Despite being domesticated for thousands of years, chickens still retain their wild instincts. Most of the time, they potter about the garden, burbling and clucking away in a very gentle fashion, but sometimes their behaviour can be quite shocking. The term pecking order, now used to describe any kind of hierarchy, was first coined by German researcher Torlief Schjelderup-Ebbe in 1921 after he observed the way that chickens asserted dominance by pecking those further down the order. I’ve just had a demonstration of how aggressively they can do this.
We got two new chickens a couple of weeks ago to add to our ageing flock of four. The newcomers were gradually introduced to the others to avoid arguments and I thought that everyone was settling in well. Yesterday, all of them were sitting in a row together on their favourite perch, catching some late afternoon rays.
However, this morning, I went down the garden to open up the gate to their larger run and was horrified to see that Florrie, the top chicken, had cornered Emmeline, one of the new arrivals. Emmeline had her head buried in the ground and Florrie was viciously attacking her. She’d pulled out a chunk of feathers, had drawn blood and was pecking furiously - I’ve never seen such a concentrated and determined attack. The others were all honking furiously and Florrie didn’t let up even when I shouted and banged on the side of the run as I fumbled with the catch to get in and rescue her victim. Chickens have a crazy response to blood and will sometimes kill other chickens if they catch sight of an open wound so Emmeline is lucky I happened to go down the garden when I did.

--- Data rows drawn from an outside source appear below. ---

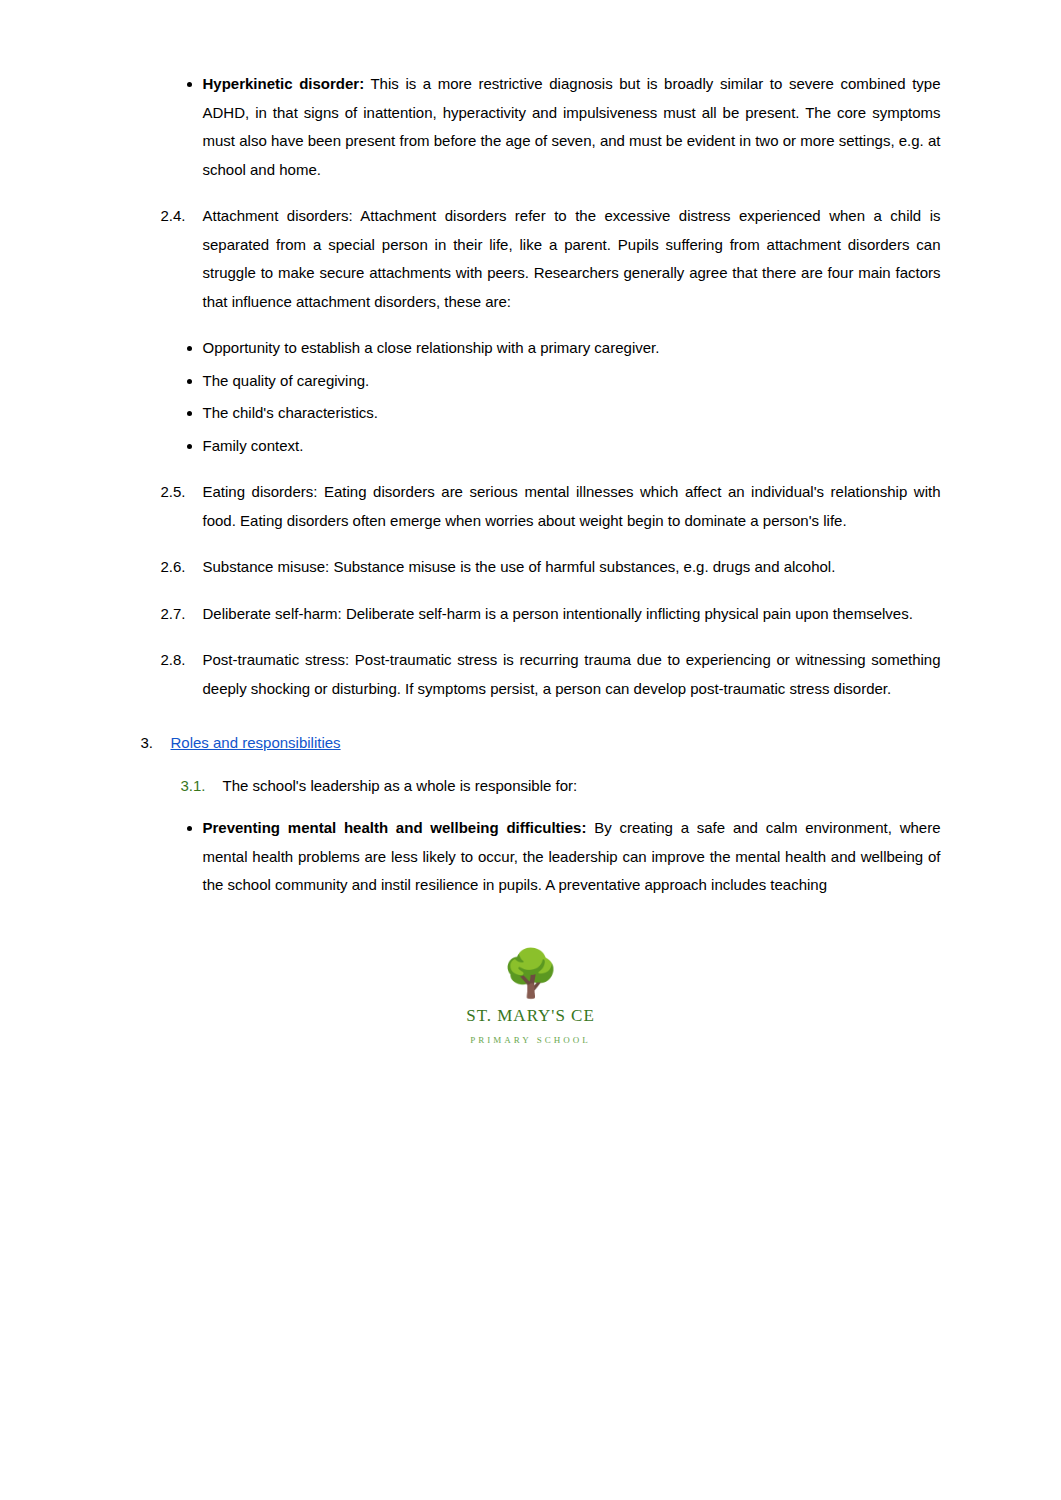Hyperkinetic disorder: This is a more restrictive diagnosis but is broadly similar to severe combined type ADHD, in that signs of inattention, hyperactivity and impulsiveness must all be present. The core symptoms must also have been present from before the age of seven, and must be evident in two or more settings, e.g. at school and home.
2.4. Attachment disorders: Attachment disorders refer to the excessive distress experienced when a child is separated from a special person in their life, like a parent. Pupils suffering from attachment disorders can struggle to make secure attachments with peers. Researchers generally agree that there are four main factors that influence attachment disorders, these are:
Opportunity to establish a close relationship with a primary caregiver.
The quality of caregiving.
The child's characteristics.
Family context.
2.5. Eating disorders: Eating disorders are serious mental illnesses which affect an individual's relationship with food. Eating disorders often emerge when worries about weight begin to dominate a person's life.
2.6. Substance misuse: Substance misuse is the use of harmful substances, e.g. drugs and alcohol.
2.7. Deliberate self-harm: Deliberate self-harm is a person intentionally inflicting physical pain upon themselves.
2.8. Post-traumatic stress: Post-traumatic stress is recurring trauma due to experiencing or witnessing something deeply shocking or disturbing. If symptoms persist, a person can develop post-traumatic stress disorder.
3. Roles and responsibilities
3.1. The school's leadership as a whole is responsible for:
Preventing mental health and wellbeing difficulties: By creating a safe and calm environment, where mental health problems are less likely to occur, the leadership can improve the mental health and wellbeing of the school community and instil resilience in pupils. A preventative approach includes teaching
🌳
ST. MARY'S CE
PRIMARY SCHOOL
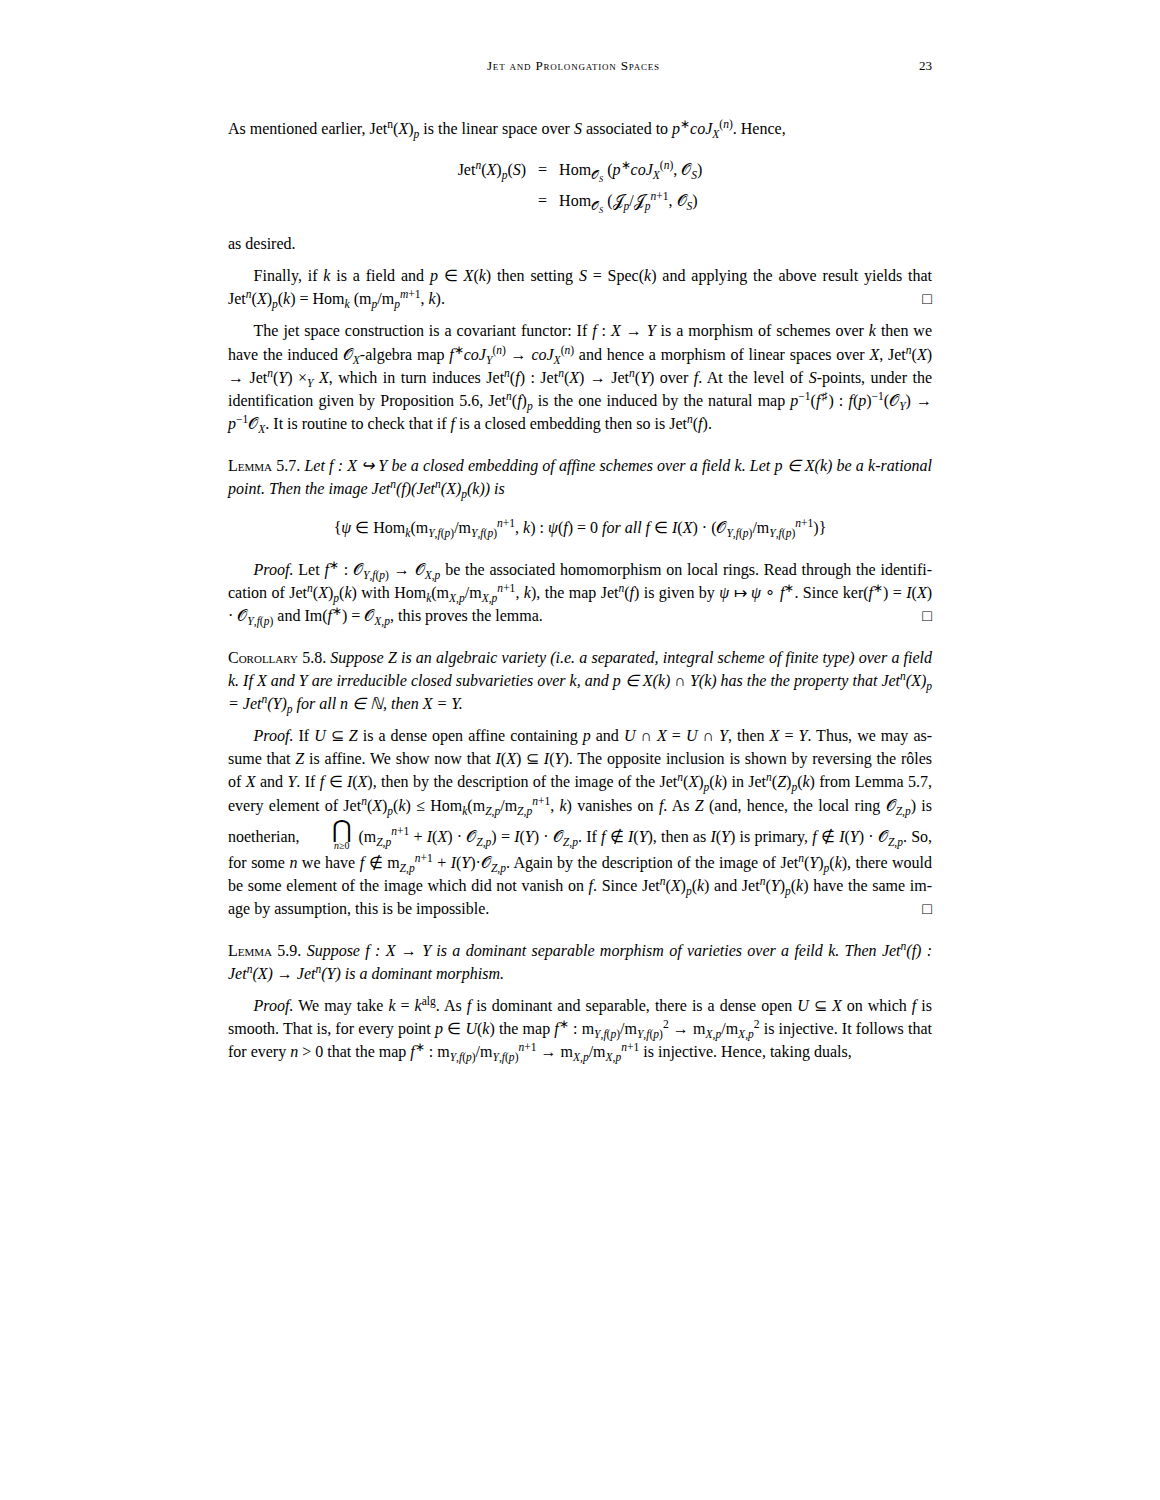Jet and Prolongation Spaces 23
As mentioned earlier, Jetn(X)p is the linear space over S associated to p∗coJX(n). Hence,
| Jet n ( X ) p ( S ) | = | Hom 𝒪 S ( p ∗ coJ X ( n ) , 𝒪 S ) |
| | = | Hom 𝒪 S ( 𝒥 p /𝒥 p n +1 , 𝒪 S ) |
as desired.
Finally, if k is a field and p ∈ X(k) then setting S = Spec(k) and applying the above result yields that Jetn(X)p(k) = Homk (mp/mpm+1, k).
The jet space construction is a covariant functor: If f : X → Y is a morphism of schemes over k then we have the induced 𝒪X-algebra map f∗coJY(n) → coJX(n) and hence a morphism of linear spaces over X, Jetn(X) → Jetn(Y) ×Y X, which in turn induces Jetn(f) : Jetn(X) → Jetn(Y) over f. At the level of S-points, under the identification given by Proposition 5.6, Jetn(f)p is the one induced by the natural map p−1(f♯) : f(p)−1(𝒪Y) → p−1𝒪X. It is routine to check that if f is a closed embedding then so is Jetn(f).
Lemma 5.7. Let f : X ↪ Y be a closed embedding of affine schemes over a field k. Let p ∈ X(k) be a k-rational point. Then the image Jetn(f)(Jetn(X)p(k)) is
{ψ ∈ Homk(mY,f(p)/mY,f(p)n+1, k) : ψ(f) = 0 for all f ∈ I(X) · (𝒪Y,f(p)/mY,f(p)n+1)}
Proof. Let f∗ : 𝒪Y,f(p) → 𝒪X,p be the associated homomorphism on local rings. Read through the identification of Jetn(X)p(k) with Homk(mX,p/mX,pn+1, k), the map Jetn(f) is given by ψ ↦ ψ ∘ f∗. Since ker(f∗) = I(X) · 𝒪Y,f(p) and Im(f∗) = 𝒪X,p, this proves the lemma.
Corollary 5.8. Suppose Z is an algebraic variety (i.e. a separated, integral scheme of finite type) over a field k. If X and Y are irreducible closed subvarieties over k, and p ∈ X(k) ∩ Y(k) has the the property that Jetn(X)p = Jetn(Y)p for all n ∈ ℕ, then X = Y.
Proof. If U ⊆ Z is a dense open affine containing p and U ∩ X = U ∩ Y, then X = Y. Thus, we may assume that Z is affine. We show now that I(X) ⊆ I(Y). The opposite inclusion is shown by reversing the rôles of X and Y. If f ∈ I(X), then by the description of the image of the Jetn(X)p(k) in Jetn(Z)p(k) from Lemma 5.7, every element of Jetn(X)p(k) ≤ Homk(mZ,p/mZ,pn+1, k) vanishes on f. As Z (and, hence, the local ring 𝒪Z,p) is noetherian, ⋂n≥0 (mZ,pn+1 + I(X) · 𝒪Z,p) = I(Y) · 𝒪Z,p. If f ∉ I(Y), then as I(Y) is primary, f ∉ I(Y) · 𝒪Z,p. So, for some n we have f ∉ mZ,pn+1 + I(Y)·𝒪Z,p. Again by the description of the image of Jetn(Y)p(k), there would be some element of the image which did not vanish on f. Since Jetn(X)p(k) and Jetn(Y)p(k) have the same image by assumption, this is be impossible.
Lemma 5.9. Suppose f : X → Y is a dominant separable morphism of varieties over a feild k. Then Jetn(f) : Jetn(X) → Jetn(Y) is a dominant morphism.
Proof. We may take k = kalg. As f is dominant and separable, there is a dense open U ⊆ X on which f is smooth. That is, for every point p ∈ U(k) the map f∗ : mY,f(p)/mY,f(p)2 → mX,p/mX,p2 is injective. It follows that for every n > 0 that the map f∗ : mY,f(p)/mY,f(p)n+1 → mX,p/mX,pn+1 is injective. Hence, taking duals,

Emmeline was kept away from the other birds for a few hours while everyone calmed down a bit. I treated her wounds with gentian violet, a bright purple solution that was once widely used in human medicine as an antibacterial and antifungal treatment, particularly for skin conditions such as athlete’s foot, eczema and impetigo. It’s still used on poultry because as well as its medical affects, it masks the sight and smell of blood and so discourages further pecking. At 20 weeks old, Emmeline still has some of her adult feathers growing through so these should soon cover up her bald patch which is unlikely to grow back fully until after her first full moult next autumn.
Before I let everyone back together, I also fitted Florrie with a bumper bit. These are small, plastic loops that clip into the bird’s nostrils and form a barrier around their beak so that they can’t use the sharp tip. I’ve used them on bossy chickens before and they look very undignified but don’t hurt them in any way or prevent them from eating. It’s usually only a temporary measure until harmony is restored. Florrie is shaking her head a bit and looks a rather miffed, but at least all the birds are sharing their run nicely again. As you can, Poppet has been keeping an eye on the patient too.